Stored data entries
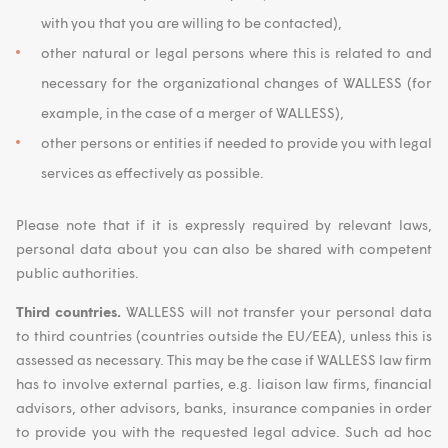
with you that you are willing to be contacted),
other natural or legal persons where this is related to and
necessary for the organizational changes of WALLESS (for
example, in the case of a merger of WALLESS),
other persons or entities if needed to provide you with legal
services as effectively as possible.
Please note that if it is expressly required by relevant laws,
personal data about you can also be shared with competent
public authorities.
Third countries.
WALLESS will not transfer your personal data
to third countries (countries outside the EU/EEA), unless this is
assessed as necessary. This may be the case if WALLESS law firm
has to involve external parties, e.g. liaison law firms, financial
advisors, other advisors, banks, insurance companies in order
to provide you with the requested legal advice. Such ad hoc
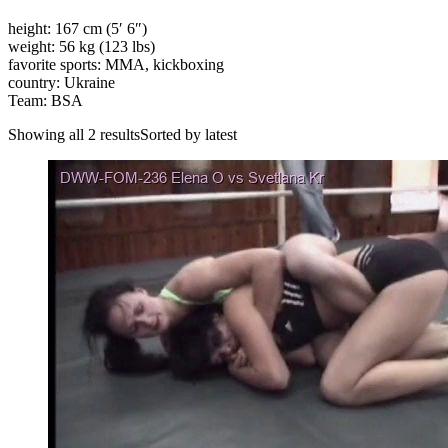
height: 167 cm (5′ 6″)
weight: 56 kg (123 lbs)
favorite sports: MMA, kickboxing
country: Ukraine
Team: BSA
Showing all 2 resultsSorted by latest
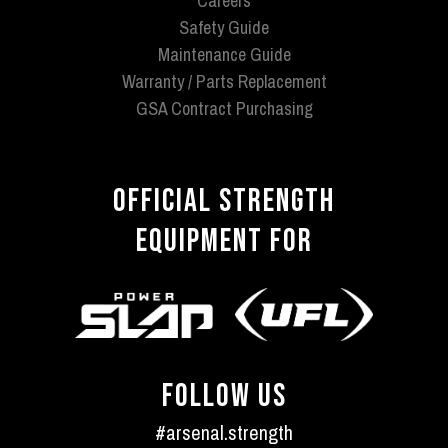
Careers
Safety Guide
Maintenance Guide
Warranty / Parts Replacement
GSA Contract Purchasing
OFFICIAL STRENGTH
EQUIPMENT FOR
FOLLOW US
#arsenal.strength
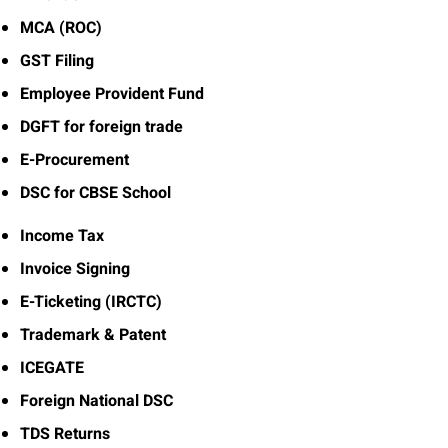
MCA (ROC)
GST Filing
Employee Provident Fund
DGFT for foreign trade
E-Procurement
DSC for CBSE School
Income Tax
Invoice Signing
E-Ticketing (IRCTC)
Trademark & Patent
ICEGATE
Foreign National DSC
TDS Returns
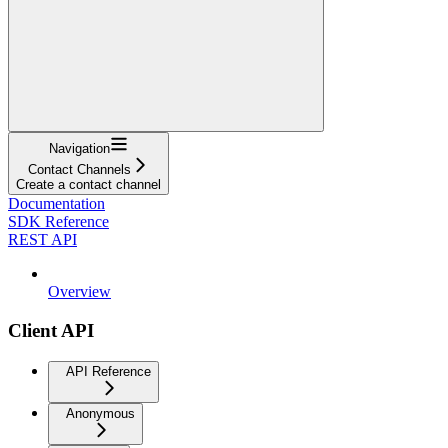
Navigation
Contact Channels
Create a contact channel
Documentation
SDK Reference
REST API
Overview
Client API
API Reference
Anonymous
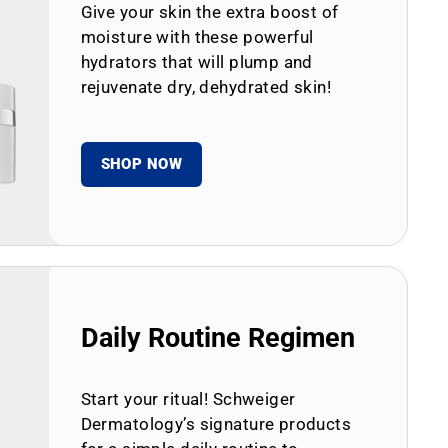
Give your skin the extra boost of
moisture with these powerful
hydrators that will plump and
rejuvenate dry, dehydrated skin!
SHOP NOW
Daily Routine Regimen
Start your ritual! Schweiger
Dermatology’s signature products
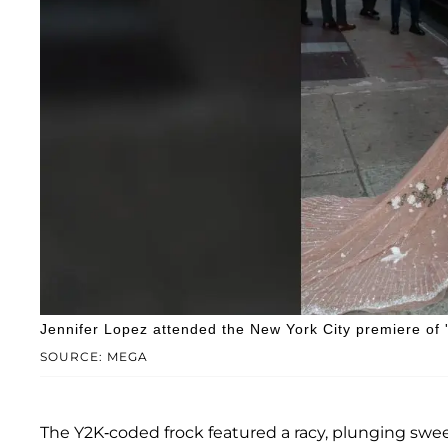
Jennifer Lopez attended the New York City premiere of 
SOURCE: MEGA
The Y2K-coded frock featured a racy, plunging swe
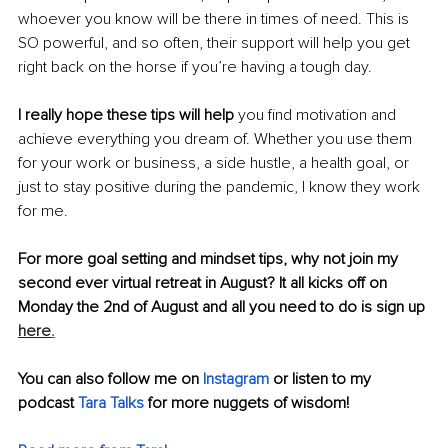
whoever you know will be there in times of need. This is 
SO powerful, and so often, their support will help you get 
right back on the horse if you’re having a tough day. 
I really hope these tips will help
 you find motivation and 
achieve everything you dream of. Whether you use them 
for your work or business, a side hustle, a health goal, or 
just to stay positive during the pandemic, I know they work 
for me. 
For more goal setting and mindset tips, why not join my 
second ever virtual retreat in August? It all kicks off on 
Monday the 2nd of August and all you need to do is sign up
here
.
You can also follow me on 
Instagram
 or listen to my 
podcast 
Tara Talks
 for more nuggets of wisdom!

WHAT NEEDS TO BE DONE: Your answer should be the exact lines above from the one containing "The Y2K-coded frock" through the one containing "achieve everything you", with both end lines kept and the pictures removed, please.

WORKED SOLUTION:
The Y2K-coded frock featured a racy, plunging swe
whoever you know will be there in times of need. This is 
SO powerful, and so often, their support will help you get 
right back on the horse if you’re having a tough day. 
I really hope these tips will help
 you find motivation and 
achieve everything you dream of. Whether you use them 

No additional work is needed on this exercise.